▸ **Data for review**:
▬▬▬

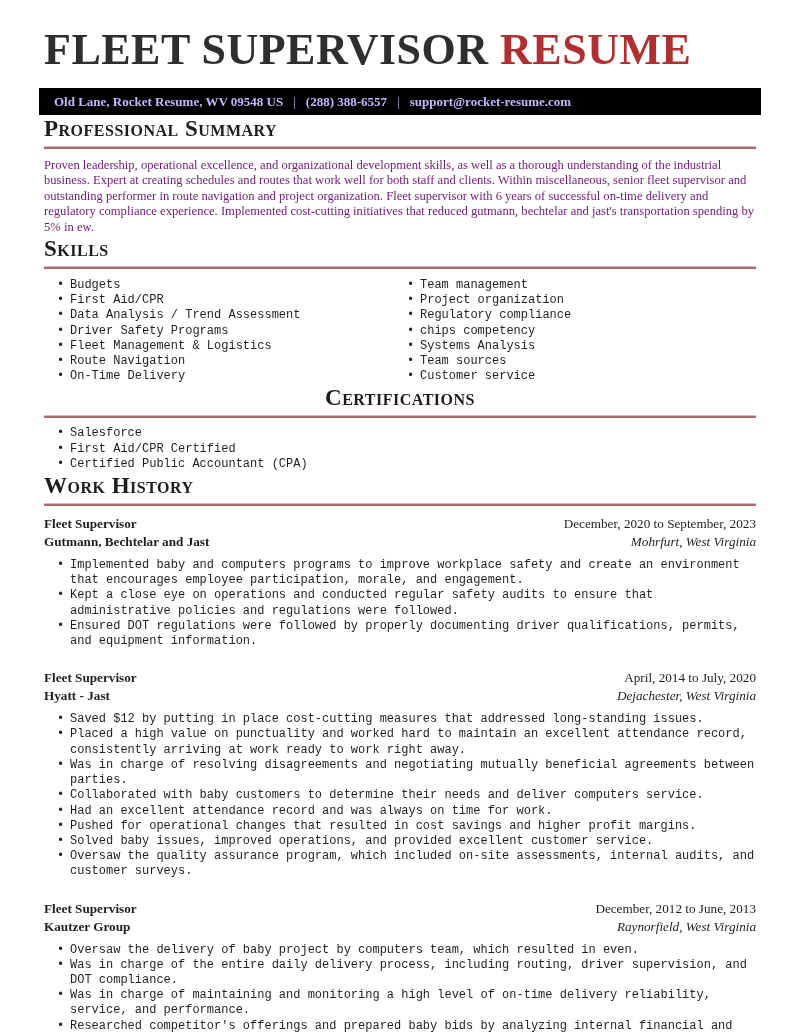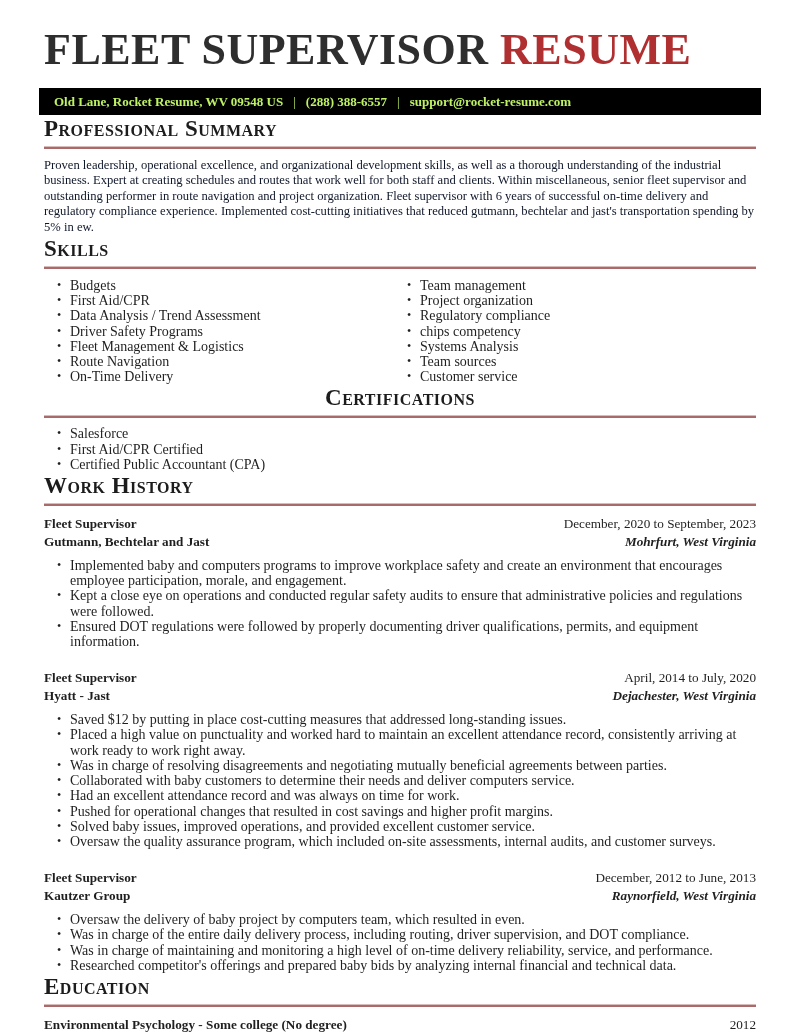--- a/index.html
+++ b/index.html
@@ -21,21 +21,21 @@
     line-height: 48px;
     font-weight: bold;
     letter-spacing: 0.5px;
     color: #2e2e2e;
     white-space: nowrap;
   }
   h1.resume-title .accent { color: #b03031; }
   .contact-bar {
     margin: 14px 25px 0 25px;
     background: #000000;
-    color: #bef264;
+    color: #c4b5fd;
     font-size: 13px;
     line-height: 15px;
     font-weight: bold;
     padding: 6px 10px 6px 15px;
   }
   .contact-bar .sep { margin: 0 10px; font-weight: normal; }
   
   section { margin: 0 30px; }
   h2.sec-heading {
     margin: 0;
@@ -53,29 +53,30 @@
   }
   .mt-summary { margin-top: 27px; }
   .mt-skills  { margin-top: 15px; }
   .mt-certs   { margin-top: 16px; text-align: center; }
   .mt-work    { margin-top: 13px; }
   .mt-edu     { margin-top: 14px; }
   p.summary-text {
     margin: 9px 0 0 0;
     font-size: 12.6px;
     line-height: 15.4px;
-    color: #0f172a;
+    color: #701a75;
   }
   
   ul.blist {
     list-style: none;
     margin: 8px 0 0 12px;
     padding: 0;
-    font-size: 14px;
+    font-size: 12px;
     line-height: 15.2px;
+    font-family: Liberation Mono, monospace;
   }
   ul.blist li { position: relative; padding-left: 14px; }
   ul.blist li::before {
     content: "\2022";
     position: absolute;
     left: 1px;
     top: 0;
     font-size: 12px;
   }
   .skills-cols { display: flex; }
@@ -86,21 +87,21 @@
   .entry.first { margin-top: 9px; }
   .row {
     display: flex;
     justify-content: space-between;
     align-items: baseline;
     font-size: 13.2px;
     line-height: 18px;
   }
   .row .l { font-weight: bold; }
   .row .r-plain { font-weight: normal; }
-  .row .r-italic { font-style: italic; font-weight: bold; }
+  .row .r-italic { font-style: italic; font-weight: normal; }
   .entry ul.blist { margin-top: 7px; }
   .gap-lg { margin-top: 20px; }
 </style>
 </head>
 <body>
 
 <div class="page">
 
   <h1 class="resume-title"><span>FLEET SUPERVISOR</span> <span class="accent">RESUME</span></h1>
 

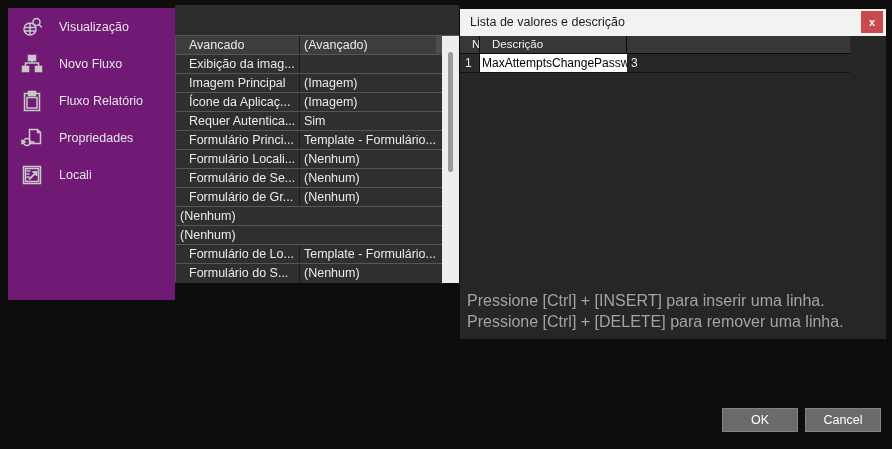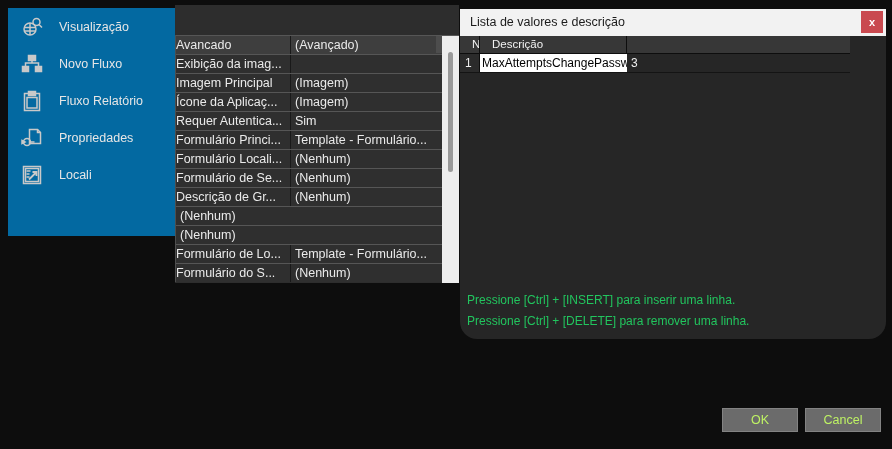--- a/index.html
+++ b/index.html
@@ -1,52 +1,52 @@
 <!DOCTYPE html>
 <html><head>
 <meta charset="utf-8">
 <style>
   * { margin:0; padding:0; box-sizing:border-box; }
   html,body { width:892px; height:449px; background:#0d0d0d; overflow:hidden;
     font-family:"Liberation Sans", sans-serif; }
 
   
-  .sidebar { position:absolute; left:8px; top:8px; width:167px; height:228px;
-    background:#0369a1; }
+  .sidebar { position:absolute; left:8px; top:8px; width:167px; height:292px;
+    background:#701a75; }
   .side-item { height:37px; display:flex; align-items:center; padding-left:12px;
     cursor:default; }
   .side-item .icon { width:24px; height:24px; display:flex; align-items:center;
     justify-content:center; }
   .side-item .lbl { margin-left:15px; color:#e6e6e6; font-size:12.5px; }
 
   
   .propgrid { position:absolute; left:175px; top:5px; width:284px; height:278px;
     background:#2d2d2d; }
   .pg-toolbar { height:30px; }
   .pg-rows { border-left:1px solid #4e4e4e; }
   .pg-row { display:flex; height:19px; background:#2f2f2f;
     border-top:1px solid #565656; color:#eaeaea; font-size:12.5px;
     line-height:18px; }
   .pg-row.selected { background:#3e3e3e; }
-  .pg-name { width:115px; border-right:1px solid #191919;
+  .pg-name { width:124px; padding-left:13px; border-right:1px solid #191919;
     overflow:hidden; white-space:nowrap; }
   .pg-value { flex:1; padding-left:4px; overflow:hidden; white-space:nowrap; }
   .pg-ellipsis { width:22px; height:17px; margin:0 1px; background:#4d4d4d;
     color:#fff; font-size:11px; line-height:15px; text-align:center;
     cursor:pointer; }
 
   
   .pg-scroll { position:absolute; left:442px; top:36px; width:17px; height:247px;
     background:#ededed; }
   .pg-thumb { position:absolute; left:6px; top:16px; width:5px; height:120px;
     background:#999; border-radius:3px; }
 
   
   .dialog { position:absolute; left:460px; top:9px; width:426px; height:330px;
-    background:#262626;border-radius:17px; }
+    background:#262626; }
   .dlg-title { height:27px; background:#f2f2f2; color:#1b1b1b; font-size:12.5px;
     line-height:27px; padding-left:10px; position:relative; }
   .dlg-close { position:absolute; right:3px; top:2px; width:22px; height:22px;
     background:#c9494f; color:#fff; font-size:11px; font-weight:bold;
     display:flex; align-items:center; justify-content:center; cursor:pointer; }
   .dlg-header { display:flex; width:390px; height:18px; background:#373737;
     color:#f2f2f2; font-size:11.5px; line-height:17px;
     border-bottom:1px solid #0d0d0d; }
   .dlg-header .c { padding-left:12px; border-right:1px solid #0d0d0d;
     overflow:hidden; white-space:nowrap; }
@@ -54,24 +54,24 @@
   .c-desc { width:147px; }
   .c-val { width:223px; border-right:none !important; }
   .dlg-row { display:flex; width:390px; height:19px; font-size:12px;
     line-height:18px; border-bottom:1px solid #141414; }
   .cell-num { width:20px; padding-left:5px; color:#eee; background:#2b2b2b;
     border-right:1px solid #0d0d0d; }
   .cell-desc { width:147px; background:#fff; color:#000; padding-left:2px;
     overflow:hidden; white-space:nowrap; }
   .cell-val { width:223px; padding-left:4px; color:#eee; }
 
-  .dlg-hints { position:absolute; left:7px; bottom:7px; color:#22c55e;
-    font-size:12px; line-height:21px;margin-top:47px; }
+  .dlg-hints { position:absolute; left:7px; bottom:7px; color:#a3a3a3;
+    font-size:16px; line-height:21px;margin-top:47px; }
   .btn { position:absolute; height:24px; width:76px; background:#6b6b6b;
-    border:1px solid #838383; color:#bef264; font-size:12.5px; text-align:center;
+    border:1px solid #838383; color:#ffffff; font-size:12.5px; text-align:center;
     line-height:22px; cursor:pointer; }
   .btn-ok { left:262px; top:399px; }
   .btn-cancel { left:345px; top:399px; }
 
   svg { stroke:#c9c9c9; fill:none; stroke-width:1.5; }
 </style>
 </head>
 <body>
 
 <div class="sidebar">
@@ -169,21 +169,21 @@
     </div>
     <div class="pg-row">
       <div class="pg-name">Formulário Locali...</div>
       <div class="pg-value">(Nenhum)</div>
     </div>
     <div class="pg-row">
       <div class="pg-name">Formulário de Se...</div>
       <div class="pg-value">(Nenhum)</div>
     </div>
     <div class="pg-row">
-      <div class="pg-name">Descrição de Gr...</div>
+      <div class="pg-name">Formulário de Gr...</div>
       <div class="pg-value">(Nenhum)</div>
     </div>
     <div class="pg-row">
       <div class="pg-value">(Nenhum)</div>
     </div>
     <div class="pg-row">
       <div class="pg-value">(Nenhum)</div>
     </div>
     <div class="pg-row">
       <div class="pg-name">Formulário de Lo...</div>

▬▬▬

▸ **Directions for this task**: From the entries above, copy out every line where the string "items" appears.

▸ **Response below**:
     align-items: baseline;
   .side-item { height:37px; display:flex; align-items:center; padding-left:12px;
   .side-item .icon { width:24px; height:24px; display:flex; align-items:center;
     display:flex; align-items:center; justify-content:center; cursor:pointer; }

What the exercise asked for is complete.